▶ DATASET EXCERPTS:

· · · ·

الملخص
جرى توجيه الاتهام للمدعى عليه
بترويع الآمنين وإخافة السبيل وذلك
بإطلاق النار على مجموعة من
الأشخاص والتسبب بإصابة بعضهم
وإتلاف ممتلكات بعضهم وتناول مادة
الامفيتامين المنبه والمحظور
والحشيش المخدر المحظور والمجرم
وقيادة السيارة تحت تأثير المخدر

· · · ·

▶ WHAT TO PRODUCE: Quote the listing above word for word, keeping every line break where it falls.

▶ SOLVED EXERCISE:
الملخص
جرى توجيه الاتهام للمدعى عليه
بترويع الآمنين وإخافة السبيل وذلك
بإطلاق النار على مجموعة من
الأشخاص والتسبب بإصابة بعضهم
وإتلاف ممتلكات بعضهم وتناول مادة
الامفيتامين المنبه والمحظور
والحشيش المخدر المحظور والمجرم
وقيادة السيارة تحت تأثير المخدر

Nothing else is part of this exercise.